It should be noted that, in some embodiments of the present disclosure, the computer readable medium may be a computer readable signal medium or a computer readable storage medium, or any combination of the two. The computer readable storage medium can be, for example, but not limited to, an electronic, magnetic, optical, electromagnetic, infrared, or semiconductor system, apparatus, or device, or a combination of any of the foregoing. More specific examples of the computer-readable storage medium may include, but are not limited to: an electrical connection having one or more wires, a portable computer diskette, a hard disk, a Random Access Memory (RAM), a read-only memory (ROM), an erasable programmable read-only memory (EPROM or flash memory), an optical fiber, a portable compact disc read-only memory (CD-ROM), an optical storage device, a magnetic storage device, or any suitable combination of the foregoing. In some embodiments of the present disclosure, a computer readable storage medium may be any tangible medium that can contain, or store a program for use by or in connection with an instruction execution system, apparatus, or device. In some embodiments of the present disclosure, however, the computer-readable signal medium may comprise a data signal propagated in baseband or as part of a carrier wave, with the computer-readable program code embodied therein. Such a propagated data signal may take any of a variety of forms, including, but not limited to, electro-magnetic, optical, or any suitable combination of the foregoing. A computer readable signal medium may also be any computer readable medium that is not a computer readable storage medium and that can communicate, propagate, or transport a program for use by or in connection with an instruction execution system, apparatus, or device. Program code embodied on a computer readable medium may be transmitted using any appropriate medium, including but not limited to: electrical wires, fiber optic cables, RF (radio frequency), and the like, or any suitable combination of the foregoing.
In some implementations, the clients, servers may communicate using any currently known or future developed network protocol, such as HTTP (HyperText Transfer Protocol ), and may be interconnected with any form or medium of digital data communication (e.g., a communication network). Examples of communication networks include a local area network ("LAN"), a wide area network ("WAN"), the internet (e.g., the internet), and peer-to-peer networks (e.g., ad hoc peer-to-peer networks), as well as any currently known or future developed networks.
The computer readable medium may be contained in the electronic device; or may exist alone without being incorporated into the electronic device. The computer readable medium carries one or more programs which, when executed by the electronic device, cause the electronic device to: acquiring an operation instruction aiming at target data in an Apache Hudi table format, wherein the operation instruction comprises a change instruction and/or a reading instruction; in response to determining that the operation instruction is a read instruction, executing a read execution plan in accordance with the read step: determining target data according to the reading instruction; determining a visible data file from the distributed database according to the reading instruction, and determining a query range corresponding to the reading instruction from the visible data file; cutting the visible data file in the query range to obtain a data file to be read; reading target data from the data file to be read according to the reading instruction; taking the target data as an execution receipt of the reading execution plan; in response to determining that the operation instruction is a modification instruction, executing a modification execution plan according to the modification step: determining modification data according to the modification instruction; changing the target data file in the distributed database according to the change instruction and the change data; adding statistical information of the target data file and file information of the target data file into a submitting record file of the target data file according to the change data and the change instruction; taking the submitted record file as an execution receipt of the change execution plan; returning the execution receipt of the read execution plan and/or the execution receipt of the changed execution plan.

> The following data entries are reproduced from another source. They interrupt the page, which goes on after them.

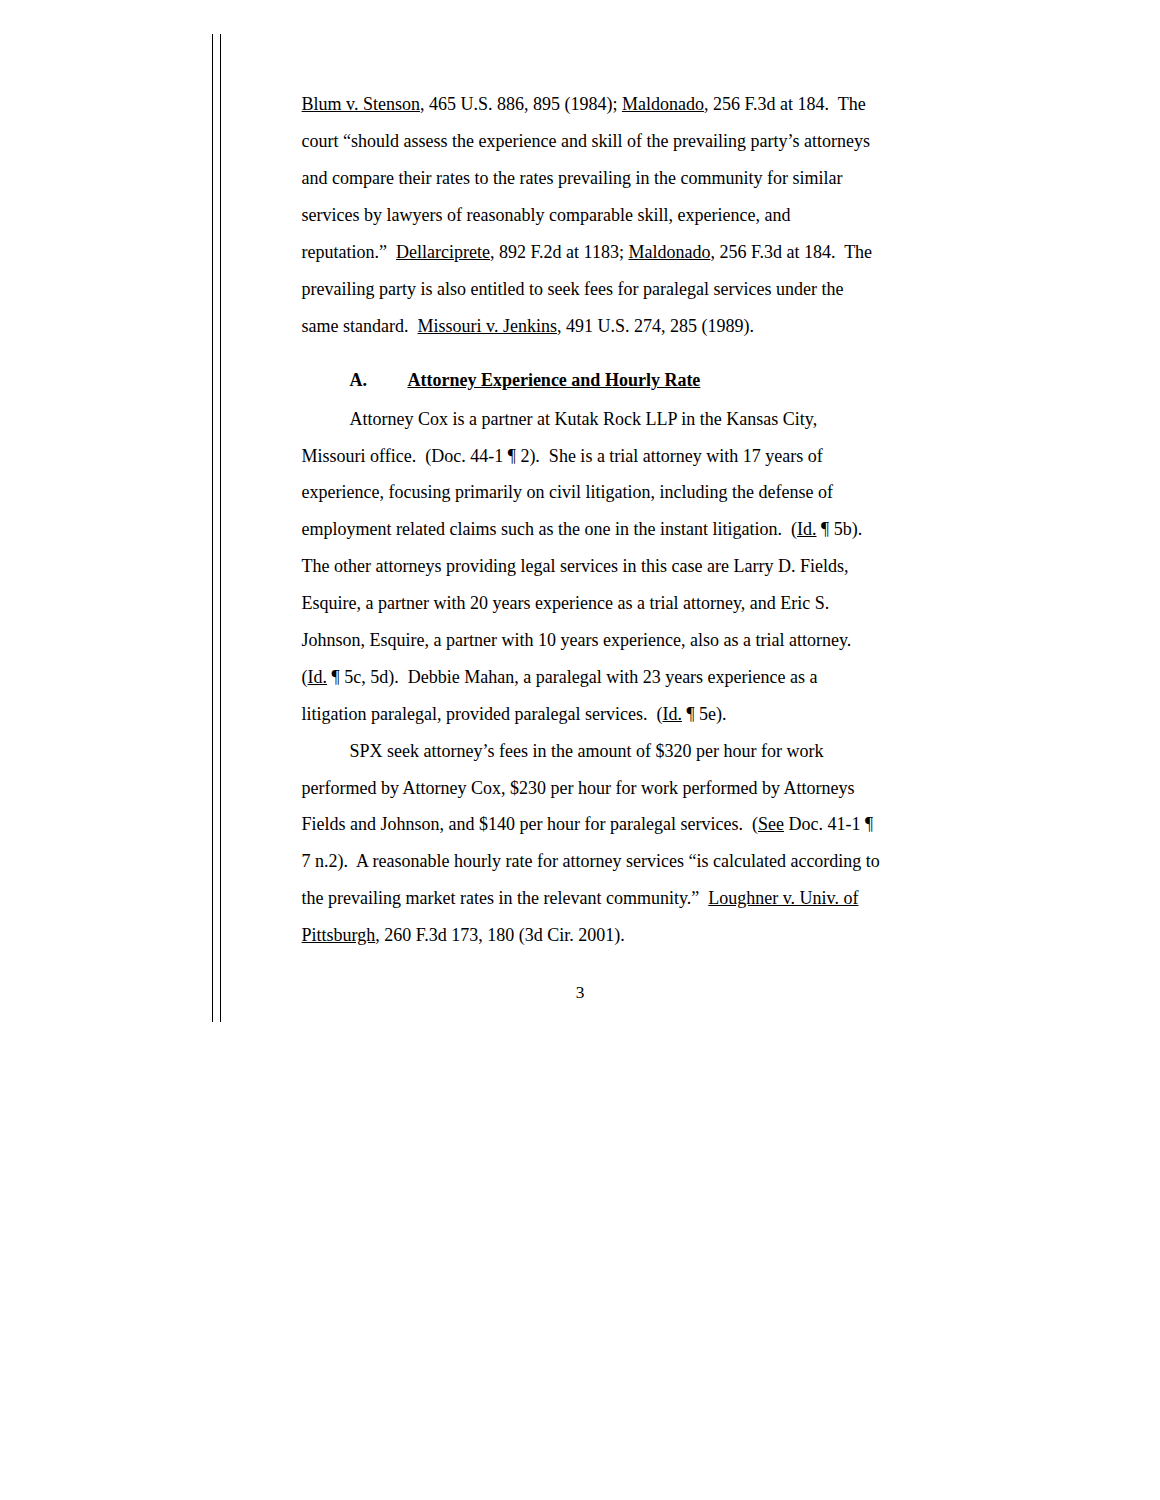Blum v. Stenson, 465 U.S. 886, 895 (1984); Maldonado, 256 F.3d at 184. The court “should assess the experience and skill of the prevailing party’s attorneys and compare their rates to the rates prevailing in the community for similar services by lawyers of reasonably comparable skill, experience, and reputation.” Dellarciprete, 892 F.2d at 1183; Maldonado, 256 F.3d at 184. The prevailing party is also entitled to seek fees for paralegal services under the same standard. Missouri v. Jenkins, 491 U.S. 274, 285 (1989).
A. Attorney Experience and Hourly Rate
Attorney Cox is a partner at Kutak Rock LLP in the Kansas City, Missouri office. (Doc. 44-1 ¶ 2). She is a trial attorney with 17 years of experience, focusing primarily on civil litigation, including the defense of employment related claims such as the one in the instant litigation. (Id. ¶ 5b). The other attorneys providing legal services in this case are Larry D. Fields, Esquire, a partner with 20 years experience as a trial attorney, and Eric S. Johnson, Esquire, a partner with 10 years experience, also as a trial attorney. (Id. ¶ 5c, 5d). Debbie Mahan, a paralegal with 23 years experience as a litigation paralegal, provided paralegal services. (Id. ¶ 5e).
SPX seek attorney’s fees in the amount of $320 per hour for work performed by Attorney Cox, $230 per hour for work performed by Attorneys Fields and Johnson, and $140 per hour for paralegal services. (See Doc. 41-1 ¶ 7 n.2). A reasonable hourly rate for attorney services “is calculated according to the prevailing market rates in the relevant community.” Loughner v. Univ. of Pittsburgh, 260 F.3d 173, 180 (3d Cir. 2001).
3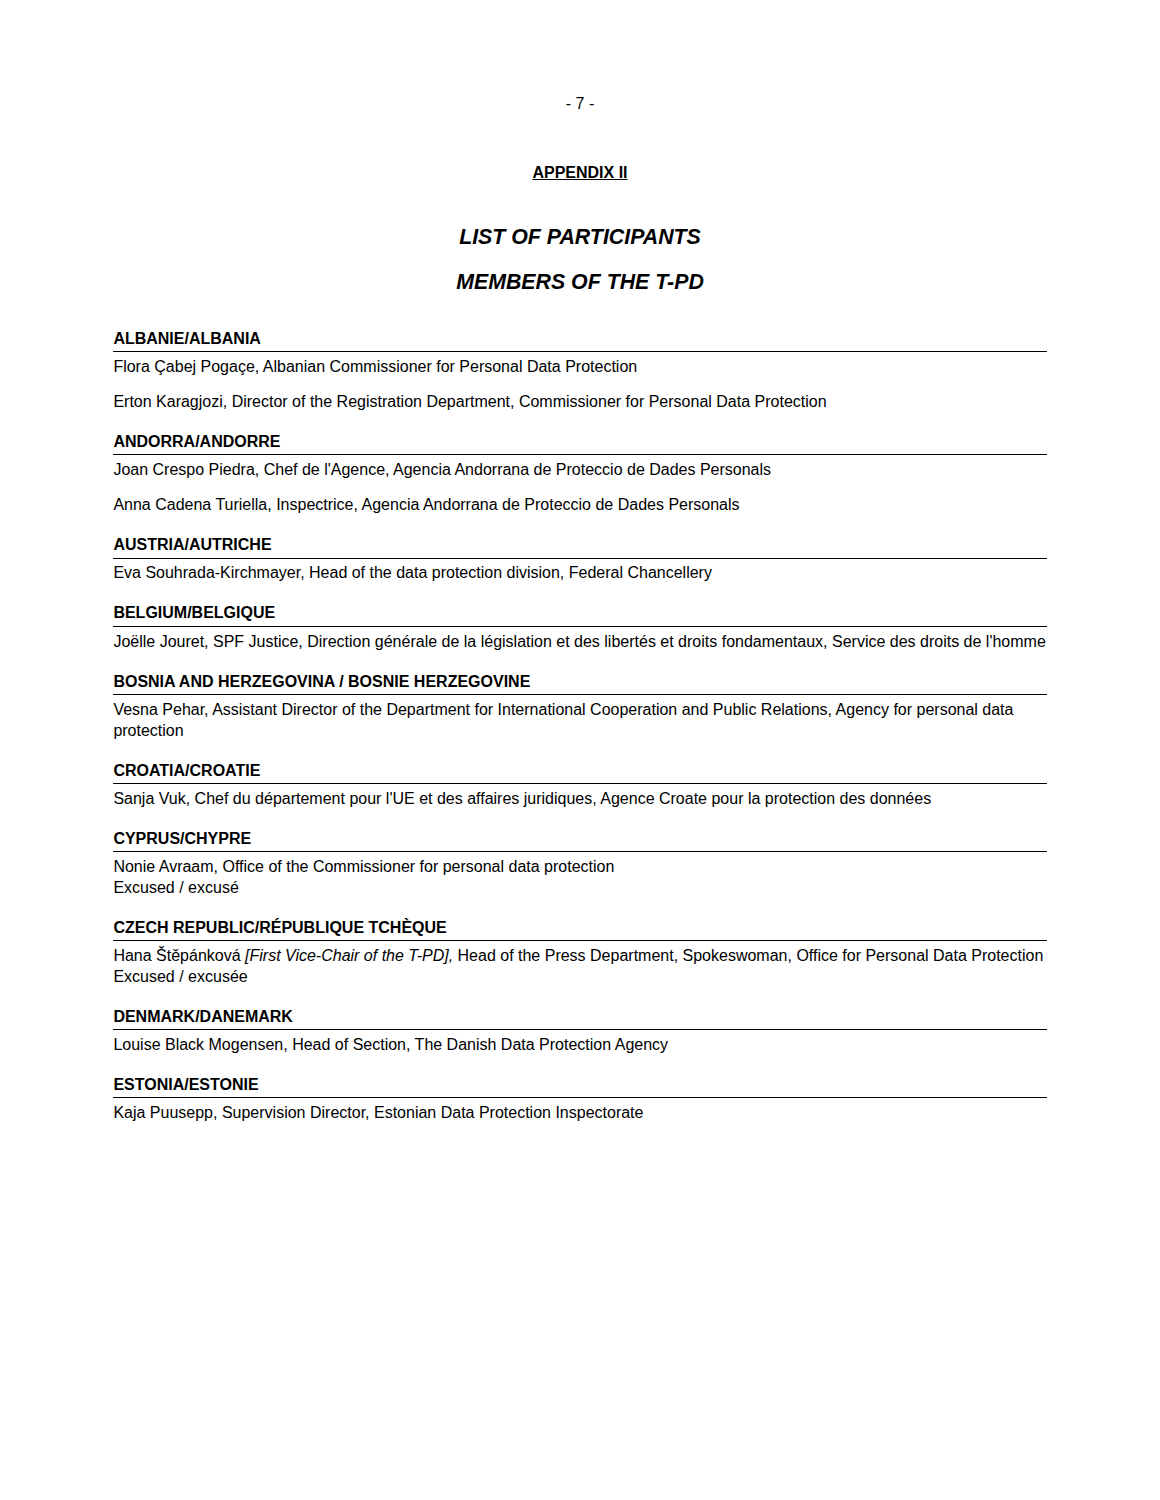- 7 -
APPENDIX II
LIST OF PARTICIPANTS
MEMBERS OF THE T-PD
ALBANIE/ALBANIA
Flora Çabej Pogaçe, Albanian Commissioner for Personal Data Protection
Erton Karagjozi, Director of the Registration Department, Commissioner for Personal Data Protection
ANDORRA/ANDORRE
Joan Crespo Piedra, Chef de l'Agence, Agencia Andorrana de Proteccio de Dades Personals
Anna Cadena Turiella, Inspectrice, Agencia Andorrana de Proteccio de Dades Personals
AUSTRIA/AUTRICHE
Eva Souhrada-Kirchmayer, Head of the data protection division, Federal Chancellery
BELGIUM/BELGIQUE
Joëlle Jouret, SPF Justice, Direction générale de la législation et des libertés et droits fondamentaux, Service des droits de l'homme
BOSNIA AND HERZEGOVINA / BOSNIE HERZEGOVINE
Vesna Pehar, Assistant Director of the Department for International Cooperation and Public Relations, Agency for personal data protection
CROATIA/CROATIE
Sanja Vuk, Chef du département pour l'UE et des affaires juridiques, Agence Croate pour la protection des données
CYPRUS/CHYPRE
Nonie Avraam, Office of the Commissioner for personal data protection
Excused / excusé
CZECH REPUBLIC/RÉPUBLIQUE TCHÈQUE
Hana Štěpánková [First Vice-Chair of the T-PD], Head of the Press Department, Spokeswoman, Office for Personal Data Protection
Excused / excusée
DENMARK/DANEMARK
Louise Black Mogensen, Head of Section, The Danish Data Protection Agency
ESTONIA/ESTONIE
Kaja Puusepp, Supervision Director, Estonian Data Protection Inspectorate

Computer program code for carrying out operations for some embodiments of the present disclosure may be written in one or more programming languages, including an object oriented programming language such as Java, smalltalk, C ++ and conventional procedural programming languages, such as the "C" programming language or similar programming languages. The program code may execute entirely on the user's computer, partly on the user's computer, as a stand-alone software package, partly on the user's computer and partly on a remote computer or entirely on the remote computer or server. In the case of a remote computer, the remote computer may be connected to the user's computer through any kind of network, including a Local Area Network (LAN) or a Wide Area Network (WAN), or may be connected to an external computer (for example, through the Internet using an Internet service provider).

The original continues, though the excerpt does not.